The sinister souvenir has been in the private hands of an Italian family for more than a century, said the team of experts from Spain and France which published its findings in the journal Forensic Science International.

Two years ago, analysis of DNA taken from blood traces found inside the ornate vegetable revealed a likely match for someone of Louis’ description, including his blue eyes.

But not having the DNA of any kingly relation, researchers could not prove beyond doubt that the blood belonged to Louis.

Until now.

Using the genetic material, the team managed to draw a link to another gruesome artifact — a mummified head believed to belong to Louis’ 16th century predecessor, Henri IV.
In so doing, they provided evidence for authenticating both sets of remains — uncovering a rare genetic signature shared by two men separated by seven generations.

“This study shows that (the owners of the remains) share a genetic heritage passed on through the paternal line. They have a direct link to one another through their fathers,” French forensic pathologist Philippe Charlier said.

The revolution in which Louis and queen Marie-Antoinette lost their heads in public executions also saw mobs ransack the royal chapel at Saint-Denis, north of Paris — hauling ancient monarchs like Henri from their tombs and mutilating the remains which they tossed into pits.

An individual was recorded to have rescued a severed head from the chaos.

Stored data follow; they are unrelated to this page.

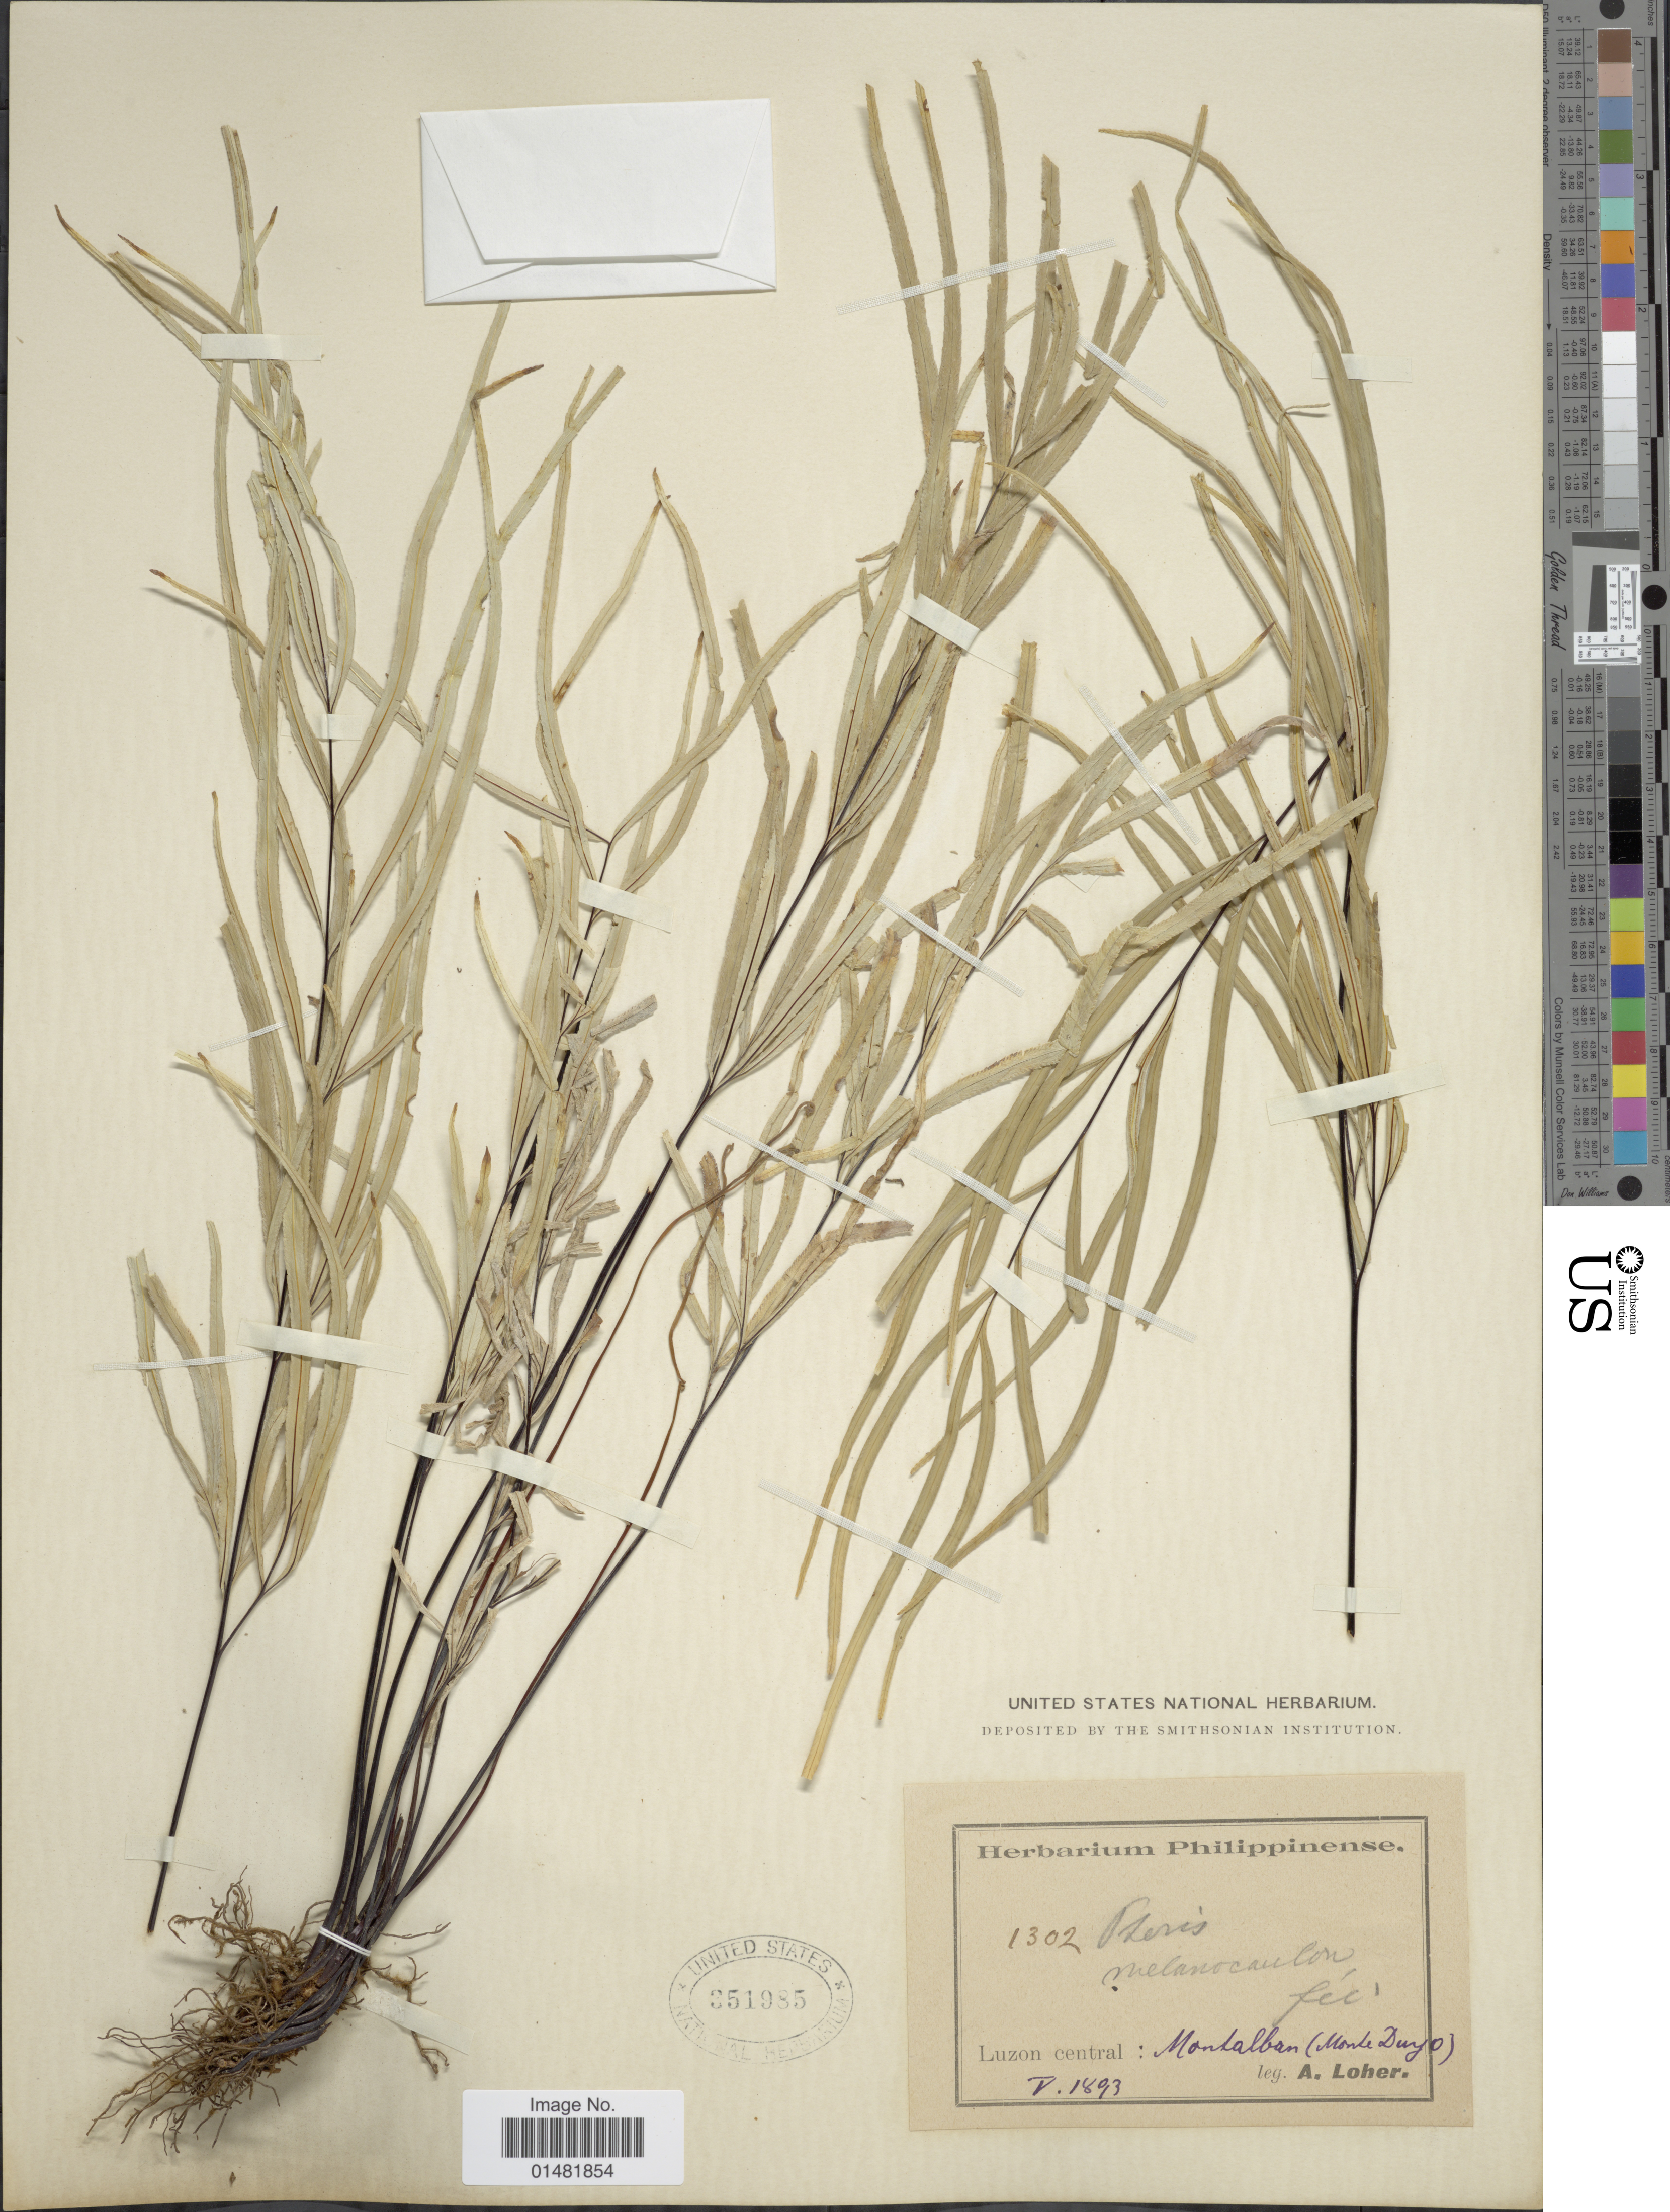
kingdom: Plantae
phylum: Tracheophyta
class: Polypodiopsida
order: Polypodiales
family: Pteridaceae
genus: Pteris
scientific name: Pteris melanocaulon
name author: Fée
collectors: A. Loher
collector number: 1302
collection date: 1893-05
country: Philippines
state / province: Central Luzon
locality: Montalban (Montalban (Monte Duyo)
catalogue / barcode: US 351985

Long thought to belong to Henri, assassinated at the age of 57 by a Catholic fanatic in 1610, the head changed hands several times over the next two centuries, bought and sold at auction or kept in secretive private collections.

Scientists in 2010 said they found proof that the head was indeed Henri’s, citing physical features that matched 16th century portraits of the king, as well as radiocarbon dating, 3D scanning and X-ray.